Brady Marshall Basso (born October 8, 1997) is an American professional baseball pitcher for the Athletics of Major League Baseball (MLB). He made his MLB debut in 2024.

== Amateur career ==
A native of Pearland, Texas, Basso attended Pearland High School and Oklahoma State University-Stillwater, where he played college baseball for the Oklahoma State Cowboys. In 2018, he played collegiate summer baseball with the Brewster Whitecaps of the Cape Cod Baseball League.

== Professional career ==
The Oakland Athletics selected Basso in the 16th round, with the 494th overall selection, of the 2019 Major League Baseball draft. He made his professional debut with the rookie–level Arizona League Athletics, logging a 1.75 ERA across 15 appearances. Basso did not play in a game in 2020 due to the cancellation of the minor league season because of the COVID-19 pandemic.

Basso spent the 2021 campaign with the High–A Lansing Lugnuts, registering a 4.71 ERA with 26 strikeouts across 7 appearances (4 starts). He underwent Tommy John surgery in June 2021, causing him to miss the remainder of the season and the entirety of the 2022 season as a result. Basso returned from injury in 2023, splitting the year between Lansing and the Double–A Midland RockHounds. In 20 appearances (17 starts) between the two affiliates, he accumulated a 2.42 ERA with 64 strikeouts across 63 1/3 innings pitched.
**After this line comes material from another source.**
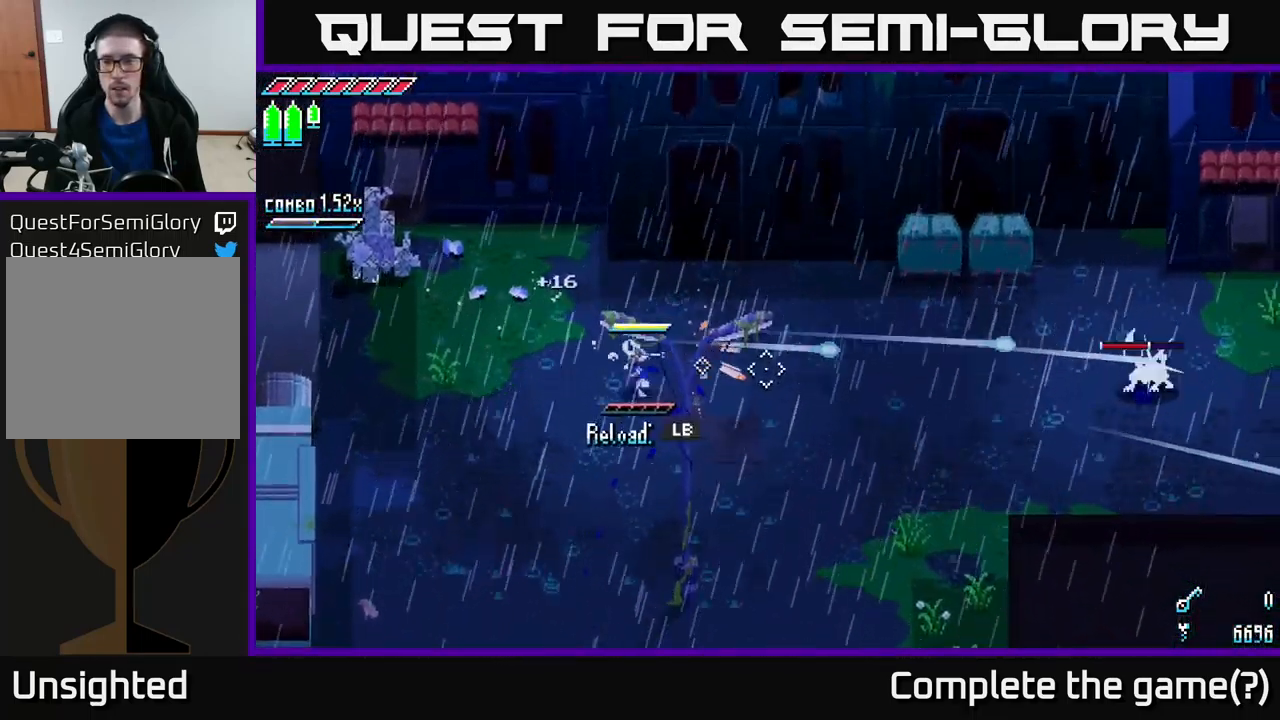
{"buttons": [], "left_stick": "left", "right_stick": "right", "events": [[17, "left_stick", "left"], [83, "L2", "up"], [249, "L1", "down"], [399, "L1", "up"]]}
On November 15, 2023, the Athletics added Basso to their 40-man roster to protect him from the Rule 5 draft. He was optioned to the Triple–A Las Vegas Aviators to begin the 2024 season. On May 14, 2024, Basso was promoted to the major leagues for the first time. However, he did not appear for Oakland and was optioned down to Las Vegas the next day. On May 31, Basso was recalled to the majors following an injury to Lucas Erceg. He made his MLB debut later that day against the Atlanta Braves, pitching a scoreless inning in relief and recording his first career strikeout against Marcell Ozuna. In 7 games (4 starts) during his rookie campaign, Basso compiled a 1-1 record and 4.03 ERA with 19 strikeouts across 22 1/3 innings pitched.

On March 5, 2025, it was announced that Basso would be shut down after suffering a shoulder strain during a spring training outing. On April 7, he was transferred to the 60-day injured list. Basso was activated from the IL on August 11. He made 11 appearances for the team, posting a 1-1 record and 2.31 ERA with eight strikeouts across 11 2/3 innings pitched.

Basso was optioned to Triple-A Las Vegas to begin the 2026 season.